In this sector, ESG has a strong technical aspect. CBRE have noted that mechanical and engineered systems including the energy supply, energy-efficiency and cooling system reliability and efficiency are both a major contributor to the credentials of the facility and an important part of asset valuation.

We are increasingly having these types of conversations with clients who are looking for assistance to integrate ESG into their DC projects and portfolios. The potential for achieving net zero carbon is also on the agenda, and that is where a holistic, multidisciplinary approach ensuring DC engineering is as materially and operationally efficient as possible is entirely beneficial. Having the capability to also deliver the frameworks, pathways and validation for energy efficiency certifications, Green Mark, GRESB and carbon emissions reporting also add another dimension of value for these clients.

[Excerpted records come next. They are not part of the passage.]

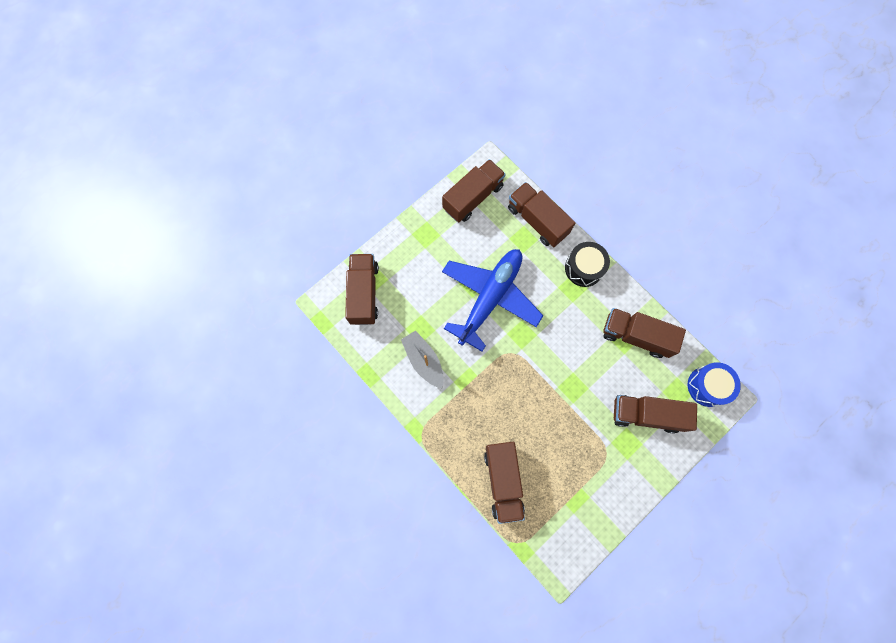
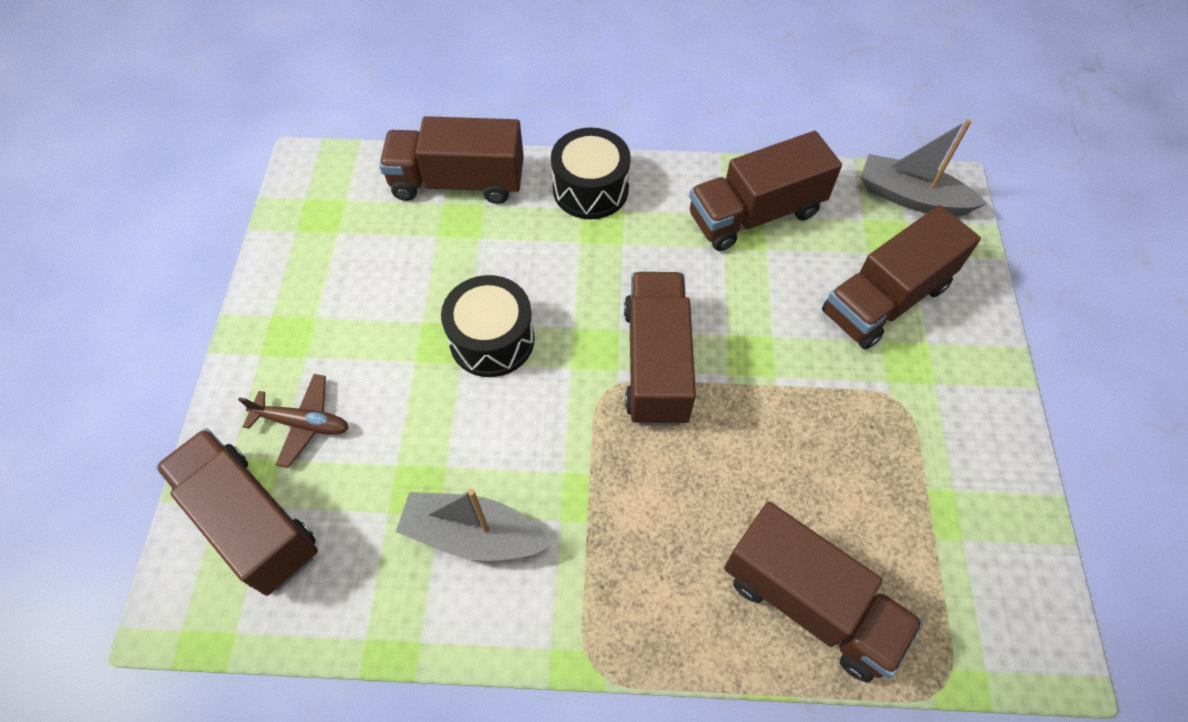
camera: 45 degrees left, 15 degrees down
(404, 273) = (303, 423): none -> brown plane
(473, 197) = (322, 226): brown truck -> brown truck (656, 363)
(490, 298) = (492, 339): blue plane -> black drum
(707, 386) = (911, 197): blue drum -> grey boat

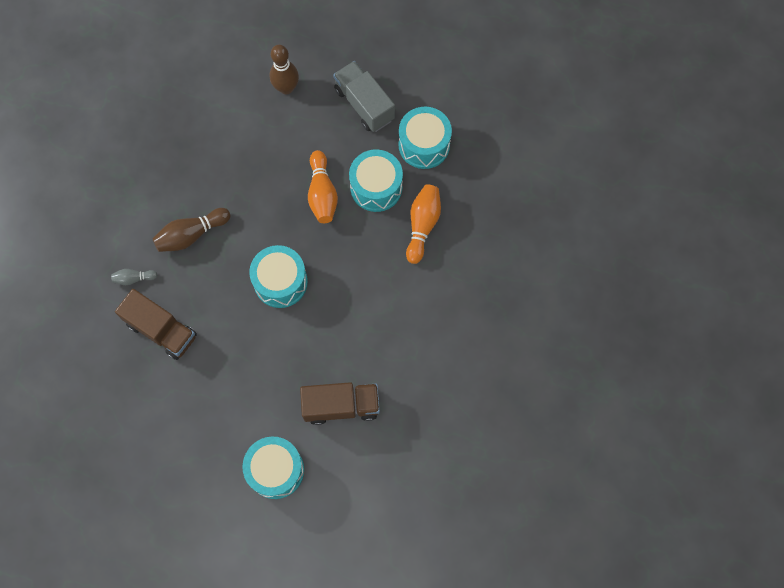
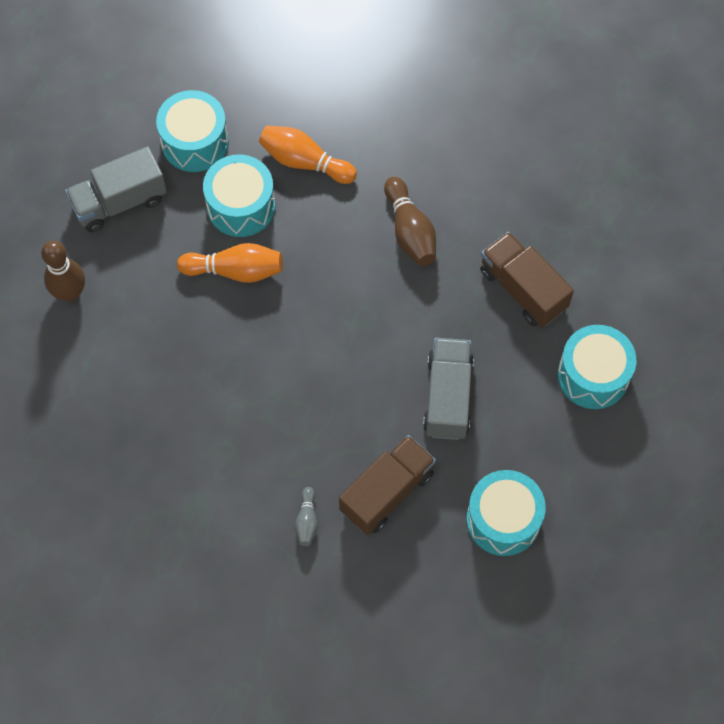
camera: 80 degrees left, 5 degrees down
(191, 235) = (258, 439): brown bowling pin -> brown bowling pin (410, 231)
(242, 362) = (448, 397): none -> grey truck
(280, 282) = (347, 337): turquoise drum -> turquoise drum (503, 520)
(341, 406) = (523, 289): brown truck -> brown truck turned 45 degrees counterclockwise

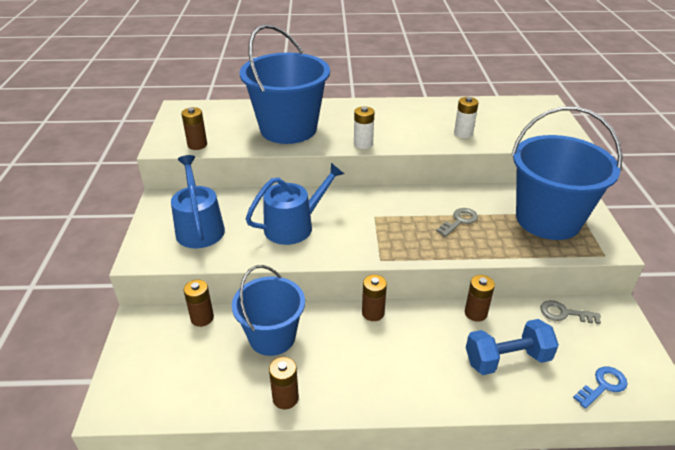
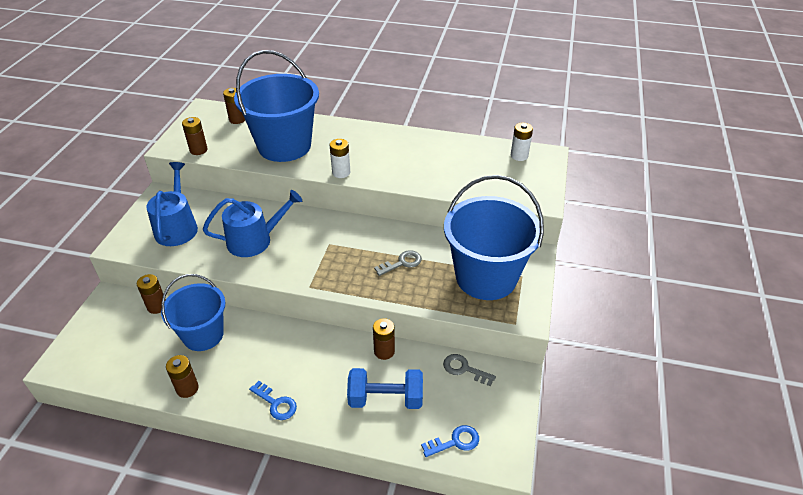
camera: 15 degrees right, 5 degrees up
(373, 313) = (296, 332): brown battery -> brown battery (237, 119)
(395, 391) = (276, 403): none -> blue key
(463, 133) = (441, 176): white battery -> white battery (519, 156)

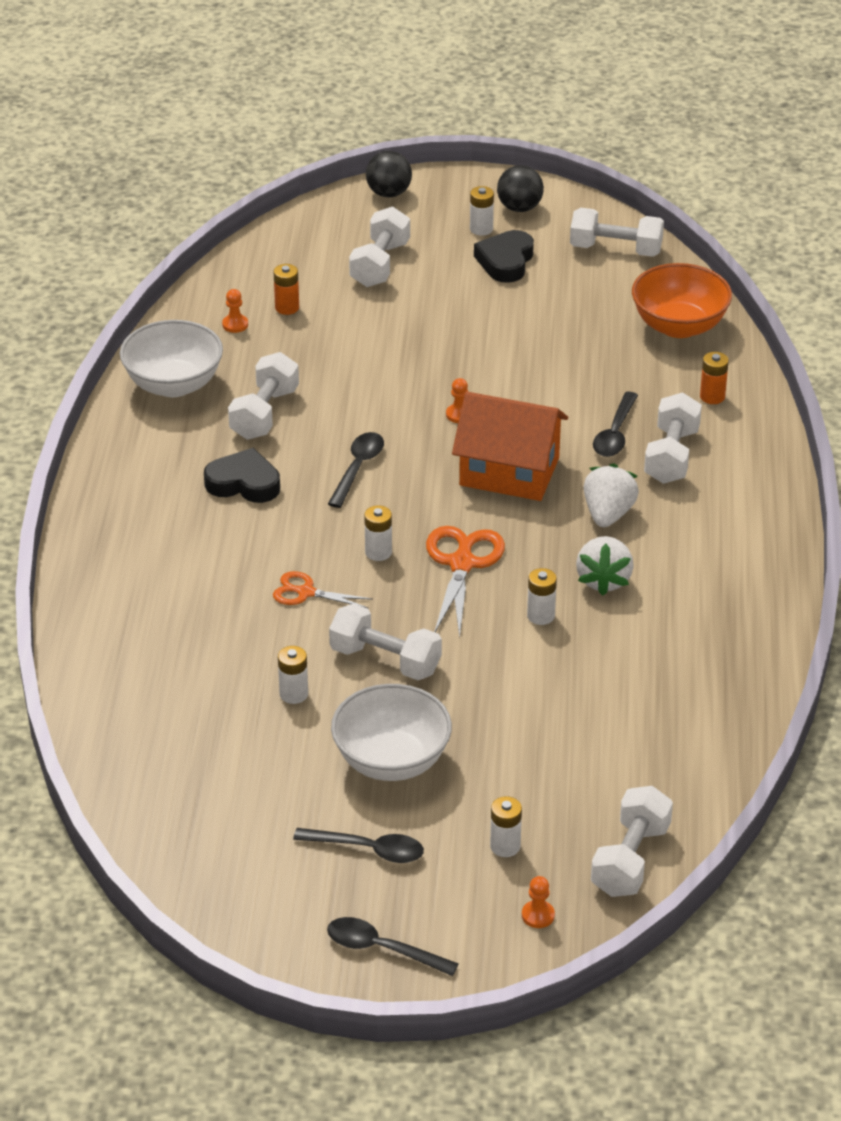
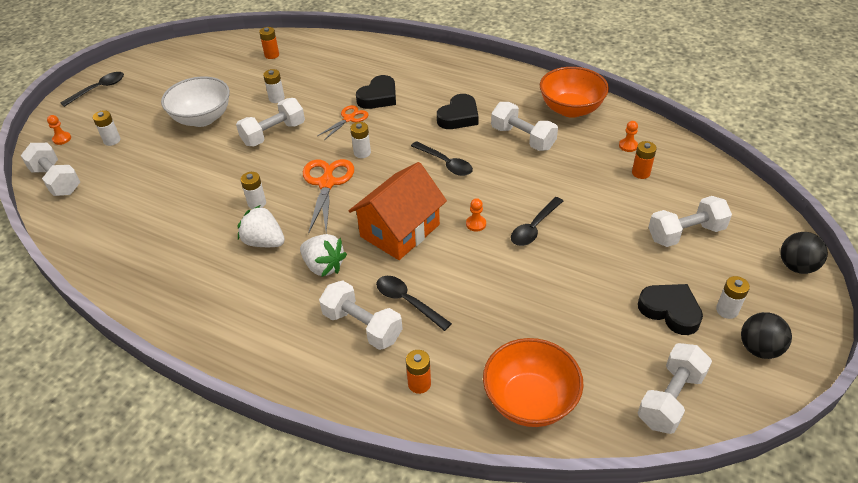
camera: 115 degrees right, 5 degrees up
(166, 754) = (272, 55): none -> orange battery
(173, 384) = (571, 109): white bowl -> orange bowl
(233, 579) = (378, 97): none -> black heart
(368, 849) = (156, 98): black spoon -> black spoon (534, 227)
(380, 264) = (685, 233): white dumbbell -> white dumbbell turned 60 degrees counterclockwise
(462, 564) = (327, 183): orange scissors -> orange scissors turned 120 degrees counterclockwise

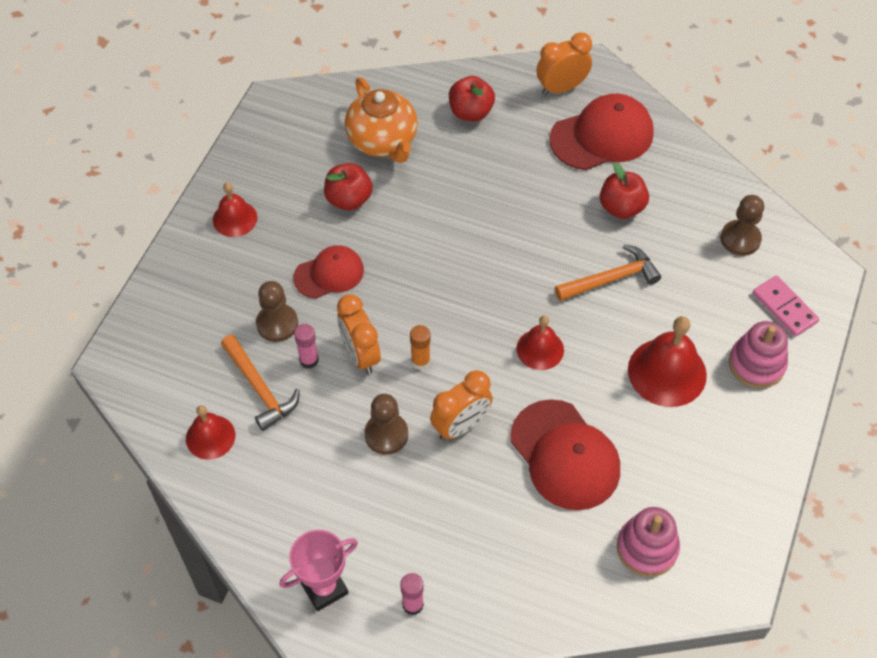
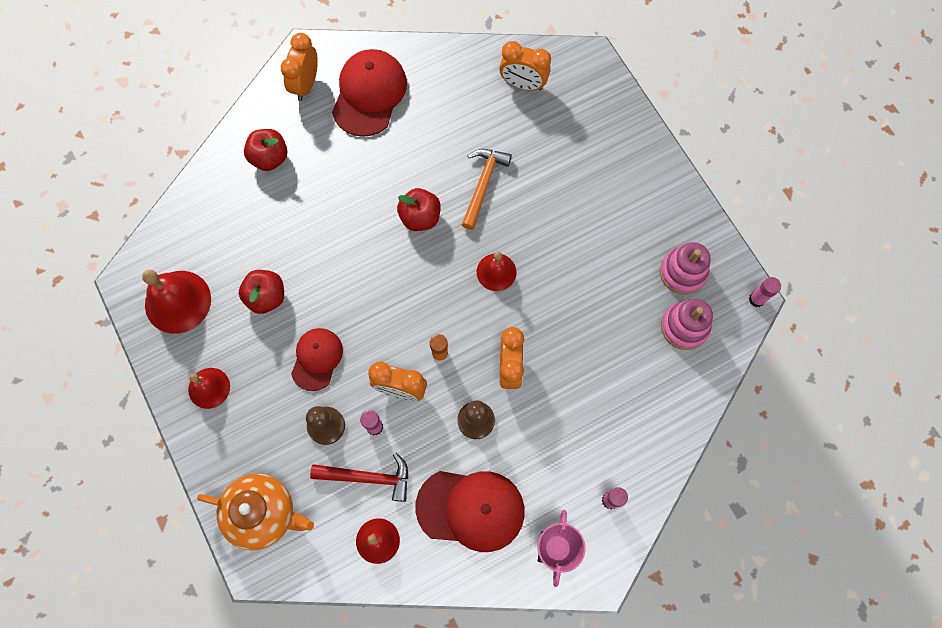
camera: 50 degrees left, 15 degrees up
(260, 388) = (368, 477): orange hammer -> red hammer
(383, 141) = (238, 234): orange teapot -> orange teapot (263, 513)
(565, 455) = (584, 321): red cap -> red cap (471, 509)
(621, 207) = (436, 131): red apple -> red apple (420, 217)
(667, 372) = (578, 211): red bell -> red bell (178, 301)
(740, 239) = (523, 84): brown pawn -> orange clock
(742, 596) = (756, 299): none -> pink glue stick
(756, 364) = (617, 155): pink stacking toy -> pink stacking toy (683, 272)
(784, 307) = (593, 104): pink domino -> none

The value is not only for reporting to stakeholders, services such as parametric design tools, energy modelling and robust M&V and reporting frameworks can be the factor that convinces local consent authorities to greenlight a development application. The benefits continue beyond handover, for example, in Singapore part of the government’s new requirements for DCs is reviews every 10 years of the DC’s performance against its energy efficiency commitment.

Having the integrated digital engineering model and associated operational specifications to assist the facility operators to maintain optimal functioning are another piece of assurance for investors that DCs are an asset class delivering lasting value and returns – without taxing the planet beyond its limits.